Stored entries:
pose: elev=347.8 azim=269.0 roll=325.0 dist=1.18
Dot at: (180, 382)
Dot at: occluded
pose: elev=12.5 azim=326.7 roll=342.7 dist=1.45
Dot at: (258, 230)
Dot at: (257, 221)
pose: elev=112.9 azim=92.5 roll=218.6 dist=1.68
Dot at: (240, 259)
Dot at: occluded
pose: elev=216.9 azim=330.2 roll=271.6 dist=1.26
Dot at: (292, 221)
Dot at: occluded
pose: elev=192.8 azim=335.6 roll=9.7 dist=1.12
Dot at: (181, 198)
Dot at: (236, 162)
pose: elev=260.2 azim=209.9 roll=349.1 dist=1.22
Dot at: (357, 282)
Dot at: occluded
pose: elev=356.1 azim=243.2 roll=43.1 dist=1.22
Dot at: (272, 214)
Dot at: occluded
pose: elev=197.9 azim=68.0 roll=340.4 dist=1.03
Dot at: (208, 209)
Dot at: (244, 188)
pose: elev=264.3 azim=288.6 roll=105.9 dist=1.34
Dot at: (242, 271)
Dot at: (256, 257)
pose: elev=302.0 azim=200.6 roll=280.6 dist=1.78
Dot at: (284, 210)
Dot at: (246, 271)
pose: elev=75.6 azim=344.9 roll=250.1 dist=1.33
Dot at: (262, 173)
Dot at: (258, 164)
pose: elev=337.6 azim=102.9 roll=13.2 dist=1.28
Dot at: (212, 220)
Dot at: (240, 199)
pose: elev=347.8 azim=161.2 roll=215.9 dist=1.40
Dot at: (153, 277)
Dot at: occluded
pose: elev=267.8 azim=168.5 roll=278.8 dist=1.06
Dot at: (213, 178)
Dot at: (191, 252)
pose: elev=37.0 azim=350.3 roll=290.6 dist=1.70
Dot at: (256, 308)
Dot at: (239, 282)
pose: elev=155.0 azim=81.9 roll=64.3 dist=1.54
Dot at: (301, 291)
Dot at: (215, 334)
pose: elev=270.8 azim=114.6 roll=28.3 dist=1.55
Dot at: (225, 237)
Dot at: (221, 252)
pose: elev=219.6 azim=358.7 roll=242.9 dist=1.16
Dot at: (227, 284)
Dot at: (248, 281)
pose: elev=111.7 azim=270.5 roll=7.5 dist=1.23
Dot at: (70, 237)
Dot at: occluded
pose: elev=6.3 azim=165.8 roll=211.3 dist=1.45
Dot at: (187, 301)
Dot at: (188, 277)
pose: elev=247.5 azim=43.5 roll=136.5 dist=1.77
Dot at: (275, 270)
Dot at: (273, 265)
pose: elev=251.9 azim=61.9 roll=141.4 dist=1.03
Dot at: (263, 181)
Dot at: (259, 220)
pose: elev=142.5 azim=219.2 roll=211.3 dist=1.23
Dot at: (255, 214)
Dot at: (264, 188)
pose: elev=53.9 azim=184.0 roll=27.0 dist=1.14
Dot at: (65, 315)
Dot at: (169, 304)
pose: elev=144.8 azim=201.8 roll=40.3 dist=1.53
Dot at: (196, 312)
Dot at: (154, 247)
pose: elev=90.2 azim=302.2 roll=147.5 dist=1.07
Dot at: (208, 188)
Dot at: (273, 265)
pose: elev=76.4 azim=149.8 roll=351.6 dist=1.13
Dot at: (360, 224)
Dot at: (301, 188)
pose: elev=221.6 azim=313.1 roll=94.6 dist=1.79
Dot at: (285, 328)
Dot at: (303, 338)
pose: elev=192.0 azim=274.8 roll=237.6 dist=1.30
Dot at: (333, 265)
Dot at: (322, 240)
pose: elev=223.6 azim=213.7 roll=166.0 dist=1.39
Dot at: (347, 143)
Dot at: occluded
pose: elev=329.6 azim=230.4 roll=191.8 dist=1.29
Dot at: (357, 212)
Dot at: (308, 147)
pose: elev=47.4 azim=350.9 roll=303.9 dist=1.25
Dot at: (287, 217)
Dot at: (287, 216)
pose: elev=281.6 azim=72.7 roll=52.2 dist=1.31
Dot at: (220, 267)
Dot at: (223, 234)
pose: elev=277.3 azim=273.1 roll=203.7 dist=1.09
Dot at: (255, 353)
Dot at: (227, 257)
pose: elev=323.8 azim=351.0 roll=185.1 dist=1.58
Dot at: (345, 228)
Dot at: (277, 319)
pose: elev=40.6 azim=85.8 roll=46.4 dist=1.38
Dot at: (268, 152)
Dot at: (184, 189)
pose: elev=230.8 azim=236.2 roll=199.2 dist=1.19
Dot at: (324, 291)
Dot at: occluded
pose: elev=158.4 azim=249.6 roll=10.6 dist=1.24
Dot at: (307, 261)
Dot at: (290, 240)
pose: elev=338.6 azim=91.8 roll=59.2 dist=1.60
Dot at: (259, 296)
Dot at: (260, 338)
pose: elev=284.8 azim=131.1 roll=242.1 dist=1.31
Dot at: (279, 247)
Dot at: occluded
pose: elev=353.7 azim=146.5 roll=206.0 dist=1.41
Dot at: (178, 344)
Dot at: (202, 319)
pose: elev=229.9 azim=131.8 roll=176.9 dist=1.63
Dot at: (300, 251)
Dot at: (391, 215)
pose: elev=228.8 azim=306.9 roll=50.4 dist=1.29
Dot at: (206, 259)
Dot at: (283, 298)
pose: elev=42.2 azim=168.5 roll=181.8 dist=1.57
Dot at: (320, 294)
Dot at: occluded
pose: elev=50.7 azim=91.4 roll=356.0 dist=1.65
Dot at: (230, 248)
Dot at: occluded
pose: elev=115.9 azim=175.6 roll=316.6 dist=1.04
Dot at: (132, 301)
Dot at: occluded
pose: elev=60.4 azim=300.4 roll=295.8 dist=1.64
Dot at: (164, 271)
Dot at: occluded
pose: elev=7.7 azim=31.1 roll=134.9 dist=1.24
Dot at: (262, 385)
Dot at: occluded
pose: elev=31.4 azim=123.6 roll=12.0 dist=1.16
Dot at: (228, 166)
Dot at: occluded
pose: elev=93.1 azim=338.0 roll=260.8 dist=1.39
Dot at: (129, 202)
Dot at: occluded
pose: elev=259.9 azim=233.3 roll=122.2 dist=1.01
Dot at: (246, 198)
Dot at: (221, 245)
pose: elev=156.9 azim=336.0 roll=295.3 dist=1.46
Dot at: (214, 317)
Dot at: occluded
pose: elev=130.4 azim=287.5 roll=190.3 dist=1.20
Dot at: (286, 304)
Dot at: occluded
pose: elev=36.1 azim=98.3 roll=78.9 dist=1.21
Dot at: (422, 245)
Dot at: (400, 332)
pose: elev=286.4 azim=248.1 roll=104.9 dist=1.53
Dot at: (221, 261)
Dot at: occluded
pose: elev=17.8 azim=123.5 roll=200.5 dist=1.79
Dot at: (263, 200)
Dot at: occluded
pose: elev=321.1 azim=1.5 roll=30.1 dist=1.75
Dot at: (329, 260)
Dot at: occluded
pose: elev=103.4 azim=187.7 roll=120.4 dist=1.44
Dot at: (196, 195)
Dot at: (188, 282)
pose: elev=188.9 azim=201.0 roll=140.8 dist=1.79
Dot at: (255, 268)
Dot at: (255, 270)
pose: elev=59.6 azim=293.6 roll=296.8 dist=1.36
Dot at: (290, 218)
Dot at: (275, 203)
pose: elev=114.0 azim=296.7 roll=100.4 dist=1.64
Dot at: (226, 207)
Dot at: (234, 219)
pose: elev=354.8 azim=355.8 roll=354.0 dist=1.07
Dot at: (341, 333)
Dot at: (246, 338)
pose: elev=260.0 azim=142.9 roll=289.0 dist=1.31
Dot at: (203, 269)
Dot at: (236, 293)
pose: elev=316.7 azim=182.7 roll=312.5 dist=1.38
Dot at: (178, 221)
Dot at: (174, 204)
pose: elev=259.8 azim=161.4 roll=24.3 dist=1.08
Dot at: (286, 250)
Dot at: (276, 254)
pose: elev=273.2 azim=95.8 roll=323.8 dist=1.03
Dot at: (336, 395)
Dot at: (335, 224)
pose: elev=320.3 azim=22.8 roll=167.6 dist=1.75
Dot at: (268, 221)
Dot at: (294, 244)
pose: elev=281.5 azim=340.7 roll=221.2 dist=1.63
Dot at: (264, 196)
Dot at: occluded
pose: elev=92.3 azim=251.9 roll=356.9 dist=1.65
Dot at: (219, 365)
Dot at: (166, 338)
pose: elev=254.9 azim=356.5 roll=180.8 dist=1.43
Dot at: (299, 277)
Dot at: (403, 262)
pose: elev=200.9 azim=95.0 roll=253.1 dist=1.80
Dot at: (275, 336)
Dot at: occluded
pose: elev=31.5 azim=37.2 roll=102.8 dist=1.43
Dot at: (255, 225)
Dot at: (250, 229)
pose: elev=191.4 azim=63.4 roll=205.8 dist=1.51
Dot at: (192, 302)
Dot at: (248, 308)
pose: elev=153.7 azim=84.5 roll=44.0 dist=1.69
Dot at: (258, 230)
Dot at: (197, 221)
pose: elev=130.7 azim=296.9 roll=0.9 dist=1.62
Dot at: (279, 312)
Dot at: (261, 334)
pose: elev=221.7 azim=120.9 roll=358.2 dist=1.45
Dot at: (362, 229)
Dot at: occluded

# TASK REQUIREMENTS:
Recast the records above as a Markdown table with the columns Row and Line, starting at the line that contains "pose: elev=42.2 azim=168.5" and ending at the line that contains "Dot at: (246, 338)", and leave out any blank lines.

# RESPONSE TO THE EXERCISE:
| Row | Line |
|---|---|
| 1 | pose: elev=42.2 azim=168.5 roll=181.8 dist=1.57 |
| 2 | Dot at: (320, 294) |
| 3 | Dot at: occluded |
| 4 | pose: elev=50.7 azim=91.4 roll=356.0 dist=1.65 |
| 5 | Dot at: (230, 248) |
| 6 | Dot at: occluded |
| 7 | pose: elev=115.9 azim=175.6 roll=316.6 dist=1.04 |
| 8 | Dot at: (132, 301) |
| 9 | Dot at: occluded |
| 10 | pose: elev=60.4 azim=300.4 roll=295.8 dist=1.64 |
| 11 | Dot at: (164, 271) |
| 12 | Dot at: occluded |
| 13 | pose: elev=7.7 azim=31.1 roll=134.9 dist=1.24 |
| 14 | Dot at: (262, 385) |
| 15 | Dot at: occluded |
| 16 | pose: elev=31.4 azim=123.6 roll=12.0 dist=1.16 |
| 17 | Dot at: (228, 166) |
| 18 | Dot at: occluded |
| 19 | pose: elev=93.1 azim=338.0 roll=260.8 dist=1.39 |
| 20 | Dot at: (129, 202) |
| 21 | Dot at: occluded |
| 22 | pose: elev=259.9 azim=233.3 roll=122.2 dist=1.01 |
| 23 | Dot at: (246, 198) |
| 24 | Dot at: (221, 245) |
| 25 | pose: elev=156.9 azim=336.0 roll=295.3 dist=1.46 |
| 26 | Dot at: (214, 317) |
| 27 | Dot at: occluded |
| 28 | pose: elev=130.4 azim=287.5 roll=190.3 dist=1.20 |
| 29 | Dot at: (286, 304) |
| 30 | Dot at: occluded |
| 31 | pose: elev=36.1 azim=98.3 roll=78.9 dist=1.21 |
| 32 | Dot at: (422, 245) |
| 33 | Dot at: (400, 332) |
| 34 | pose: elev=286.4 azim=248.1 roll=104.9 dist=1.53 |
| 35 | Dot at: (221, 261) |
| 36 | Dot at: occluded |
| 37 | pose: elev=17.8 azim=123.5 roll=200.5 dist=1.79 |
| 38 | Dot at: (263, 200) |
| 39 | Dot at: occluded |
| 40 | pose: elev=321.1 azim=1.5 roll=30.1 dist=1.75 |
| 41 | Dot at: (329, 260) |
| 42 | Dot at: occluded |
| 43 | pose: elev=103.4 azim=187.7 roll=120.4 dist=1.44 |
| 44 | Dot at: (196, 195) |
| 45 | Dot at: (188, 282) |
| 46 | pose: elev=188.9 azim=201.0 roll=140.8 dist=1.79 |
| 47 | Dot at: (255, 268) |
| 48 | Dot at: (255, 270) |
| 49 | pose: elev=59.6 azim=293.6 roll=296.8 dist=1.36 |
| 50 | Dot at: (290, 218) |
| 51 | Dot at: (275, 203) |
| 52 | pose: elev=114.0 azim=296.7 roll=100.4 dist=1.64 |
| 53 | Dot at: (226, 207) |
| 54 | Dot at: (234, 219) |
| 55 | pose: elev=354.8 azim=355.8 roll=354.0 dist=1.07 |
| 56 | Dot at: (341, 333) |
| 57 | Dot at: (246, 338) |